抜粋

たとえば沖縄県の場合、最低賃金は737円である。1日8時間、月20日働いても総支給額で11万7920円にしかならない。ここから社会保険料や税金を天引きしたら、手取りは10万円程度である。

1人暮らしなら辛うじて何とかなるかもしれないが、家族を扶養している場合はダブルワークをしなければ厳しいと言わざるをえない。

では法改正をして最低賃金を一気に引き上げれば良いのかというと、事業主側の経営体力の問題もあるので、そう簡単にはいかないだろう。

その他にも、「会社の業績不振で大幅に収入が下がったので、住宅ローンや子の学費のために副業をしている」とか、「フリーターをしているが、まとまったシフトに入れないので、複数のバイト先を掛け持ちしなければならず、副業というよりもどこが本業か分からない」など、私が見聞きした限りでも、さまざまな背景による生活苦型副業があるようだ。

社員が違法な副業を行っていないか

(2)小遣い稼ぎ型副業

「小遣い稼ぎ型副業」は、本業で生活に必要な収入は得られているが、余暇や趣味に使うプラスアルファのおカネ、あるいは資産形成などを目指して、自分のペースで行う副業である。具体的には、アフィリエイト、本の「せどり」、ネットワークビジネスなどが代表例である。

基本的に本人が好きでやっていることなので、本人自身が苦になることはないだろうが、企業側には注意点がある。それは、就業規則の整備だ。

記録データ
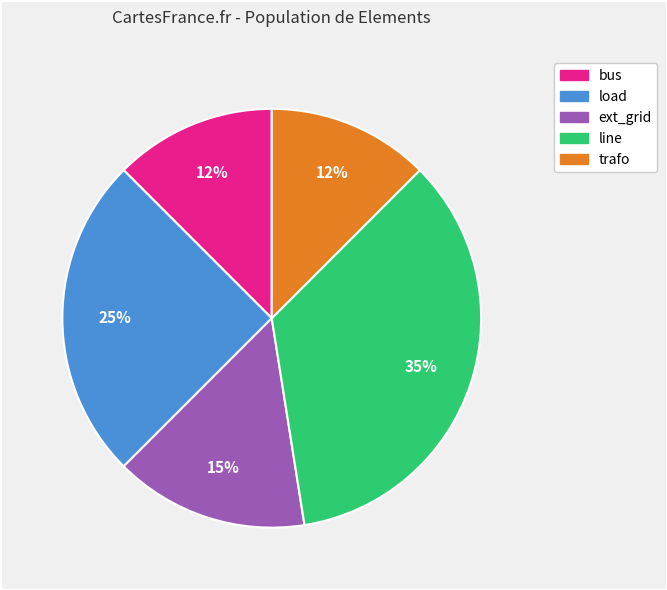

Combined, do line and bus account for over 50%?

No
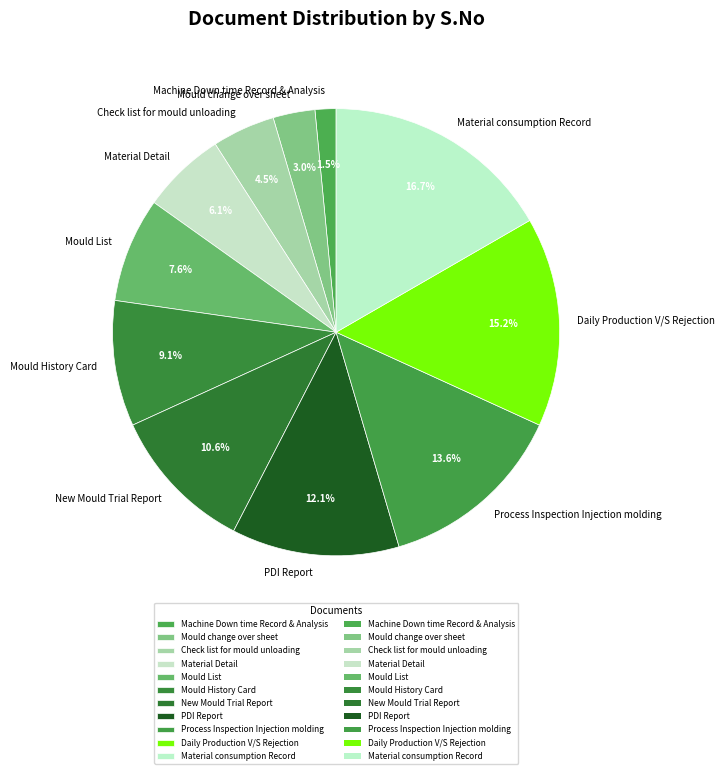

To the nearest percent, what is the combined percentage of Material consumption Record and Mould List?

24%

課題の内容
副業についての文章を、最後の文のあとから書き継げ。 上の行は使わなくてよい。

解答欄
社員が業務時間外に何をやっても原則自由だが、インターネット上には怪しげなビジネスも少なくない。社員が法に触れるような副業に手を出したり、法に触れるとまでは言わずとも、同僚に対してネットワークビジネスの勧誘を行ったりして社内秩序を乱すというトラブルもしばしば発生している。

また、2012年には京都府警の警部補がインターネット上でアダルトサイトを運営していたことが発覚し、減給処分を受けたが、本人の依願退職で幕引きとなったという事件も発生している。本人はこのサイトから約750万円の副収入を得ていたということだ。公務員は副業が禁止されているので妥当な処分だが、民間企業であっても、このようなケースは会社の信用や品位に傷を付けかねず、発覚した場合は懲戒の対象となりうる。

企業側としては、就業規則で違法な副業や会社の信頼を失墜させる副業を行うことの禁止を明示して注意喚起するとともに、社内でネットワークビジネスの勧誘等も禁止しておく必要があるかもしれない。

もちろん就業規則に書くだけでは周知徹底されないし、知らず知らずのうちに違法な副業に手を出してしまうこともありうる。社員研修を行ってマルチなど違法な副業の例を具体的に説明するとか、社員が行っている副業の内容を会社に報告させたりすることは会社の人事権の範囲だ。「小遣い稼ぎ型副業」に限ったことではないが、副業を就業規則で届出制にして、社員が違法な副業を行っていないか常時チェックをしていくことも必要であろう。

(3)やりたいこと型副業

「やりたいこと型副業」は、「生きがい」「やりがい」といった、社会貢献や自己実現に重きを置くタイプの副業である。話すことが好きなのでセミナー講師をするとか、英語が得意なのでクラウドソーシングで翻訳の仕事を引き受けるといったような形の副業が挙げられる。また、町内会の祭りの事務局をすることや、地域の子供たちのスポーツチームの監督を引き受けることなども、無償であったとしても、一種の副業としてここに含まれるであろう。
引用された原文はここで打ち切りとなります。